# Listed records
◆ ◆ ◆ ◆ ◆

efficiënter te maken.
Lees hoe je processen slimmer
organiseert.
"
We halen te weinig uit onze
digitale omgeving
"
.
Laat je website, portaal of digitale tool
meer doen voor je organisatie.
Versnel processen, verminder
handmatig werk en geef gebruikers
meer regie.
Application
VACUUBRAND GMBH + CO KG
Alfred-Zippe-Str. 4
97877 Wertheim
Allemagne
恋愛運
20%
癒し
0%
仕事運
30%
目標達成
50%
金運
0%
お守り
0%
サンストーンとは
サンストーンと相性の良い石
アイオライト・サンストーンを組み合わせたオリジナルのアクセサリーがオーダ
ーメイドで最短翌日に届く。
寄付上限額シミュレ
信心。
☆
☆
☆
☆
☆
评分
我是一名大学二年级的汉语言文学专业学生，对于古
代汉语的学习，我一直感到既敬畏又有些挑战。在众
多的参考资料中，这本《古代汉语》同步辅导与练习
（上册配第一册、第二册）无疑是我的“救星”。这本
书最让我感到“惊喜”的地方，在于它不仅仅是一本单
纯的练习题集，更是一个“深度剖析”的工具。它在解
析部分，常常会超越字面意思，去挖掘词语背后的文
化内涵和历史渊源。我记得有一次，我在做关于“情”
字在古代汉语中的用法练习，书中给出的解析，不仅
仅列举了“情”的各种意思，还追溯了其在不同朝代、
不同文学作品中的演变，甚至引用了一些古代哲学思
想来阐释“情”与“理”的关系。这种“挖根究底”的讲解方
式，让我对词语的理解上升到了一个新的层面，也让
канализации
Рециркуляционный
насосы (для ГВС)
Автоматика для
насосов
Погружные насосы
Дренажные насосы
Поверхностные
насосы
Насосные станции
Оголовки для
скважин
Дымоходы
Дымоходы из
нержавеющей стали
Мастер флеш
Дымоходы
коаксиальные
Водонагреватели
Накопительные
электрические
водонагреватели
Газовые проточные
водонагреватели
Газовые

◆ ◆ ◆ ◆ ◆

# Request
The records above must be transcribed line for line, exactly.

# Your response
efficiënter te maken.
Lees hoe je processen slimmer
organiseert.
"
We halen te weinig uit onze
digitale omgeving
"
.
Laat je website, portaal of digitale tool
meer doen voor je organisatie.
Versnel processen, verminder
handmatig werk en geef gebruikers
meer regie.
Application
VACUUBRAND GMBH + CO KG
Alfred-Zippe-Str. 4
97877 Wertheim
Allemagne
恋愛運
20%
癒し
0%
仕事運
30%
目標達成
50%
金運
0%
お守り
0%
サンストーンとは
サンストーンと相性の良い石
アイオライト・サンストーンを組み合わせたオリジナルのアクセサリーがオーダ
ーメイドで最短翌日に届く。
寄付上限額シミュレ
信心。
☆
☆
☆
☆
☆
评分
我是一名大学二年级的汉语言文学专业学生，对于古
代汉语的学习，我一直感到既敬畏又有些挑战。在众
多的参考资料中，这本《古代汉语》同步辅导与练习
（上册配第一册、第二册）无疑是我的“救星”。这本
书最让我感到“惊喜”的地方，在于它不仅仅是一本单
纯的练习题集，更是一个“深度剖析”的工具。它在解
析部分，常常会超越字面意思，去挖掘词语背后的文
化内涵和历史渊源。我记得有一次，我在做关于“情”
字在古代汉语中的用法练习，书中给出的解析，不仅
仅列举了“情”的各种意思，还追溯了其在不同朝代、
不同文学作品中的演变，甚至引用了一些古代哲学思
想来阐释“情”与“理”的关系。这种“挖根究底”的讲解方
式，让我对词语的理解上升到了一个新的层面，也让
канализации
Рециркуляционный
насосы (для ГВС)
Автоматика для
насосов
Погружные насосы
Дренажные насосы
Поверхностные
насосы
Насосные станции
Оголовки для
скважин
Дымоходы
Дымоходы из
нержавеющей стали
Мастер флеш
Дымоходы
коаксиальные
Водонагреватели
Накопительные
электрические
водонагреватели
Газовые проточные
водонагреватели
Газовые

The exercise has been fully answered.